HTTP 2 support - Githubissues

povilasb commented 8 years ago

I peeked at the docs, at the issues but couldn't find any info about HTTP 2 support.

Does scrapy support it?

redapple commented 8 years ago

@povilasb , no, scrapy only supports HTTP/1.0 and HTTP/1.1 (we currently use twisted.web.client.Agent)

pawelmhm commented 8 years ago

Looking into Twisted I found out there is work on adding HTTP 2 support to Twisted.web: https://twistedmatrix.com/trac/ticket/7460 Once this is merged upstream do you think Scrapy should also follow suit and add HTTP 2 support?

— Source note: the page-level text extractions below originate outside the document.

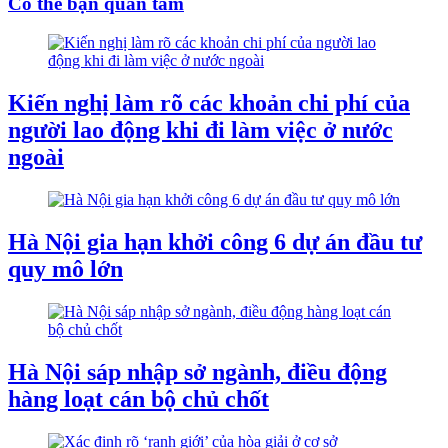
Có thể bạn quan tâm
Kiến nghị làm rõ các khoản chi phí của
người lao động khi đi làm việc ở nước
ngoài
Hà Nội gia hạn khởi công 6 dự án đầu tư
quy mô lớn
Hà Nội sáp nhập sở ngành, điều động
hàng loạt cán bộ chủ chốt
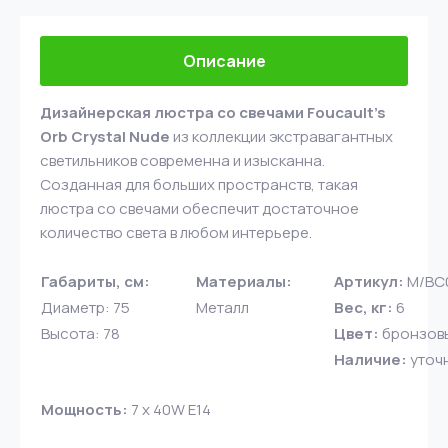
Описание
Дизайнерская люстра со свечами Foucault's
Orb Crystal Nude
из коллекции экстравагантных
светильников современна и изысканна.
Созданная для больших пространств, такая
люстра со свечами обеспечит достаточное
количество света в любом интерьере.
Габариты, см:
Материалы:
Артикул:
M/BC
Диаметр: 75
Металл
Вес, кг:
6
Высота: 78
Цвет:
бронзов
Наличие:
уточ
Мощность:
7 x 40W E14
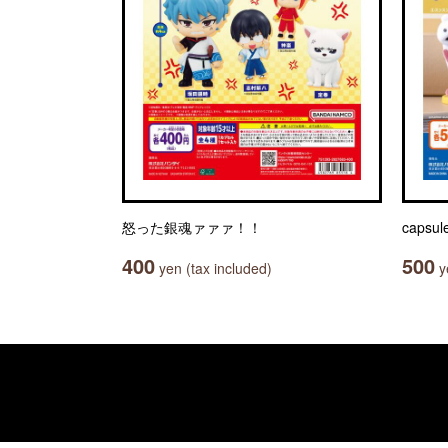
怒った銀魂ァァァ！！
capsu
400
500
yen (tax included)
ye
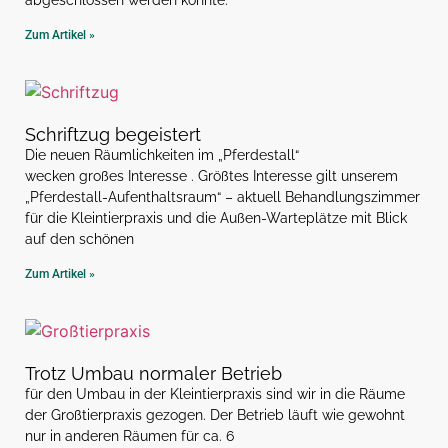
Zum Artikel »
Schriftzug begeistert
Die neuen Räumlichkeiten im „Pferdestall“
wecken großes Interesse . Größtes Interesse gilt unserem
„Pferdestall-Aufenthaltsraum“ – aktuell Behandlungszimmer
für die Kleintierpraxis und die Außen-Warteplätze mit Blick
auf den schönen
Zum Artikel »
Trotz Umbau normaler Betrieb
für den Umbau in der Kleintierpraxis sind wir in die Räume
der Großtierpraxis gezogen. Der Betrieb läuft wie gewohnt
nur in anderen Räumen für ca. 6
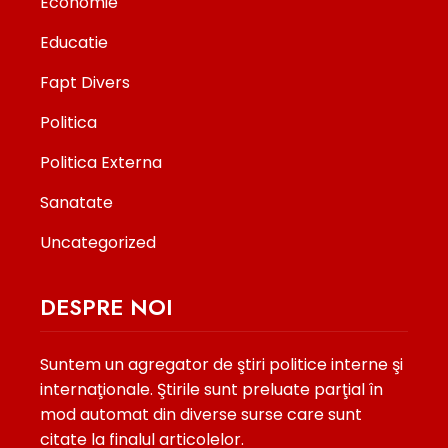
Economie
Educatie
Fapt Divers
Politica
Politica Externa
Sanatate
Uncategorized
DESPRE NOI
Suntem un agregator de ştiri politice interne şi
internaţionale. Ştirile sunt preluate parţial în
mod automat din diverse surse care sunt
citate la finalul articolelor.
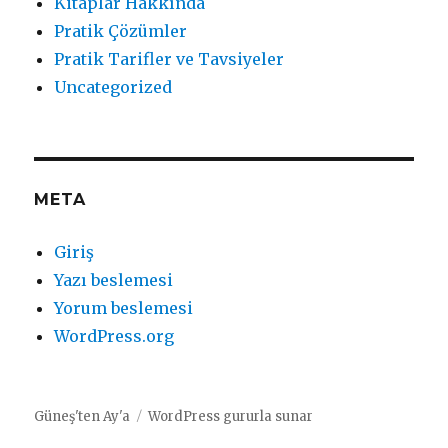
Kitaplar Hakkında
Pratik Çözümler
Pratik Tarifler ve Tavsiyeler
Uncategorized
META
Giriş
Yazı beslemesi
Yorum beslemesi
WordPress.org
Güneş'ten Ay'a
WordPress gururla sunar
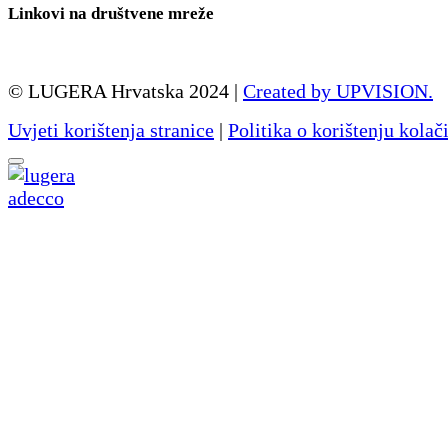
Linkovi na društvene mreže
© LUGERA Hrvatska 2024 |
Created by UPVISION.
Uvjeti korištenja stranice
|
Politika o korištenju kolač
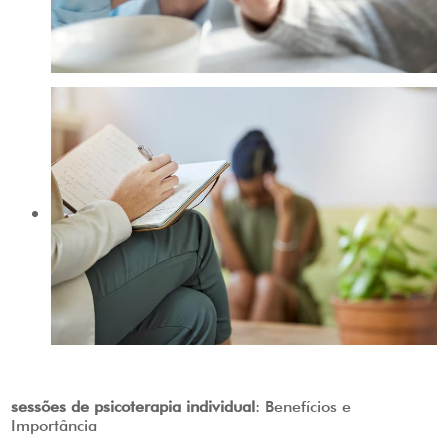
sessões de psicoterapia individual
: Benefícios e
Importância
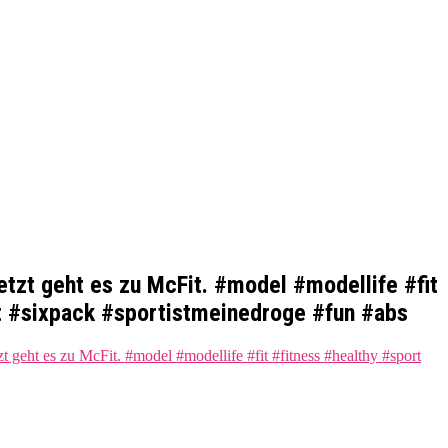
tzt geht es zu McFit. #model #modellife #fit
t #sixpack #sportistmeinedroge #fun #abs
geht es zu McFit. #model #modellife #fit #fitness #healthy #sport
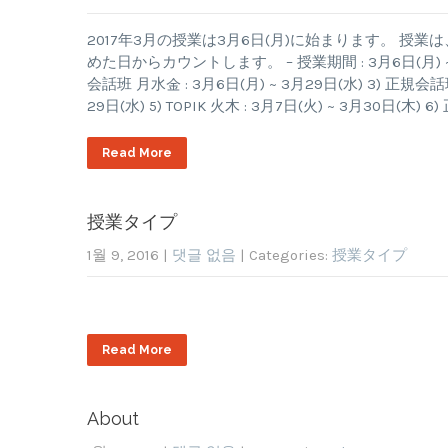
2017年3月の授業は3月6日(月)に始まります。 
めた日からカウントします。 – 授業期間 : 3月6日(月) ~ 3月
会話班 月水金 : 3月6日(月) ~ 3月29日(水) 3) 正規会話班 火
29日(水) 5) TOPIK 火木 : 3月7日(火) ~ 3月30日(木) 
Read More
授業タイプ
1월 9, 2016
|
댓글 없음
| Categories:
授業タイプ
Read More
About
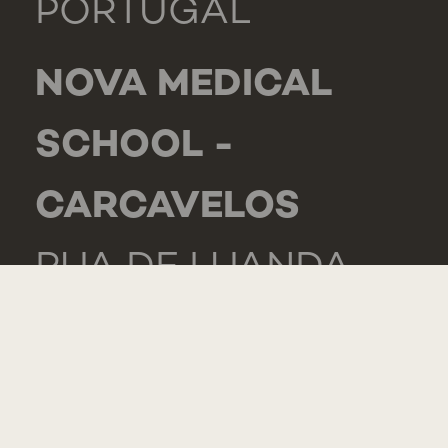
PORTUGAL
NOVA MEDICAL
SCHOOL -
CARCAVELOS
RUA DE LUANDA
166,
2775-233 PAREDE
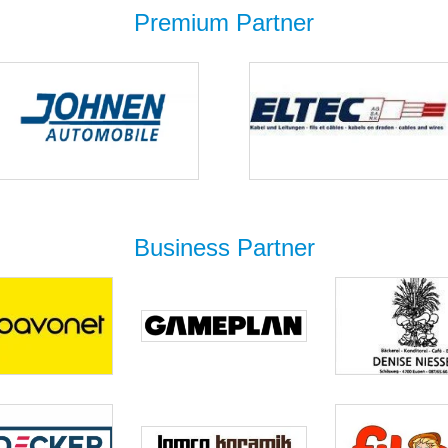
Premium Partner
Business Partner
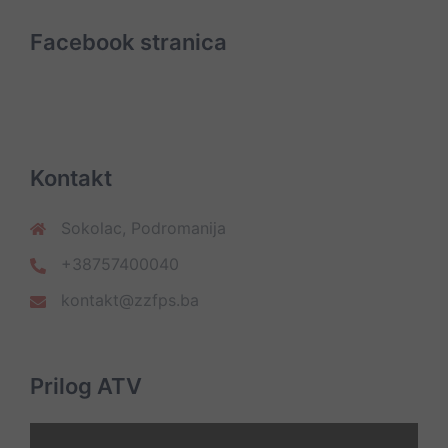
Facebook stranica
Kontakt
Sokolac, Podromanija
+38757400040
kontakt@zzfps.ba
Prilog ATV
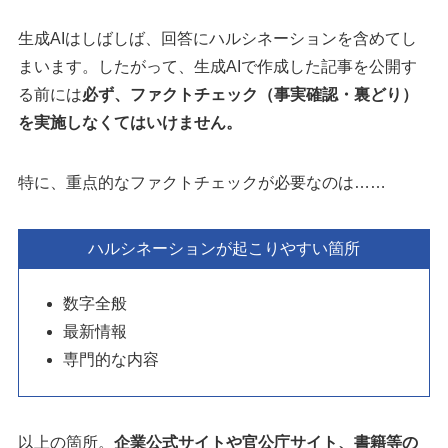
生成AIはしばしば、回答にハルシネーションを含めてし
まいます。したがって、生成AIで作成した記事を公開す
る前には
必ず、ファクトチェック（事実確認・裏どり）
を実施しなくてはいけません。
特に、重点的なファクトチェックが必要なのは……
ハルシネーションが起こりやすい箇所
数字全般
最新情報
専門的な内容
以上の箇所。
企業公式サイトや官公庁サイト、書籍等の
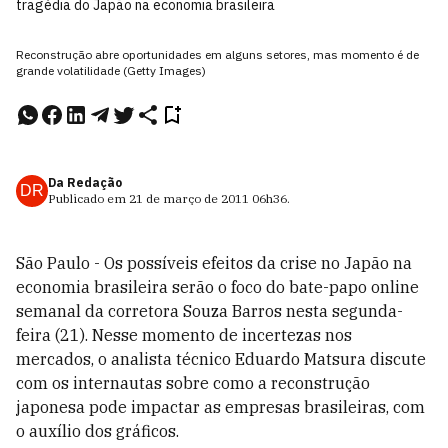
tragédia do Japão na economia brasileira
Reconstrução abre oportunidades em alguns setores, mas momento é de
grande volatilidade (Getty Images)
Da Redação
DR
Publicado em
21 de março de 2011
06h36
.
São Paulo - Os possíveis efeitos da crise no Japão na
economia brasileira serão o foco do bate-papo online
semanal da corretora Souza Barros nesta segunda-
feira (21). Nesse momento de incertezas nos
mercados, o analista técnico Eduardo Matsura discute
com os internautas sobre como a reconstrução
japonesa pode impactar as empresas brasileiras, com
o auxílio dos gráficos.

mguerreiro commented 7 years ago

Up, this has been merged :)

kmike commented 7 years ago

It seems the ticket is for HTTP2 server support, not for client. There is an example of twisted http2 client in python-hyper docs: https://python-hyper.org/projects/h2/en/stable/twisted-post-example.html

pawelmhm commented 7 years ago

it seems like work on Twisted client is not making much progress now, but this example you linked @kmike doesn't look terribly complicated so maybe we could just add h2 as Scrapy requirement and write our own HTTP2 Twisted-Scrapy client?

AnshulMalik commented 7 years ago

Hi, I am a student from India, planning to participate in GSoC this year. There was a project regarding "New HTTP/1.1 download handler", this was required because some issues with twisted API, but they have recently resolved those issues (@redapple told me). Then I realized that scrapy doesn't have support for HTTP/2 so why not choose this as GSoC project.

I have also done a bit of research about twisted implementing HTTP/2, python-hyper which is nice implementation of HTTP/2, twisted also uses h2 for supportng for HTTP2. Currently, Twisted only have support for HTTP2 on server side ( @kmike )

As @pawelmhm mentioned, one way is to use h2 and start the work. Since we don't know when Twisted will add support for HTTP2 client, so we should write our client.

I am seeking your reviews for this idea, If I should do it, what things should I keep in mind, where can I find more info about HTTP2. And most important, is this idea worth? (Twisted might add support for HTTP2 in future)

alexeyqu commented 6 years ago

Hi, I'm a 5th year CS student from MIPT, Russia, planning to participate in GSoC this year. I write in Python for over 3 years and teach it at MIPT, more detailed CV is here.

This year, the HTTP/2 support is mentioned in the ideas list. On the low level, Scrapy uses twisted module for HTTP connections. After looking at Twisted and Hyper repos, I realized that in terms of HTTP/2 support on the client side, nothing has changed since @AnshulMalik mentioned it here (except for this gist with simple HTTP/2 client, but it was around for a long time). That, obviously, give some points to the "use h2 and start the work" approach.

I wonder, is there a reason for silence on this topic (both here and in Twisted)? (I don't have any experience with HTTP/2 internals yet, so maybe I'm missing something crucial) I've just started familiarizing myself with Scrapy codebase, could you suggest some good first bugs to fix?

Upd: since this issue is really old and hard to find, I'm going to summon the 2 possible mentors here: @dangra @lopuhin .

kmike commented 6 years ago

Hey @alexeyqu! That's a feature which could make Scrapy more resource-efficient in some specific cases, not a bug which affects day-to-day work - probably that's the reason it gets less attention.

Glennvd commented 6 years ago

Hey @kmike, I'm afraid I disagree. I'm seeing an increase in websites (using a specific vendor) that detect bot traffic based on HTTP2/HTTP1.1 version compared to what's the expected default from your user agent. While I do understand that that does not make it a priority for the Twisted team, I'm sure it has a significant impact for a lot of scrapy users.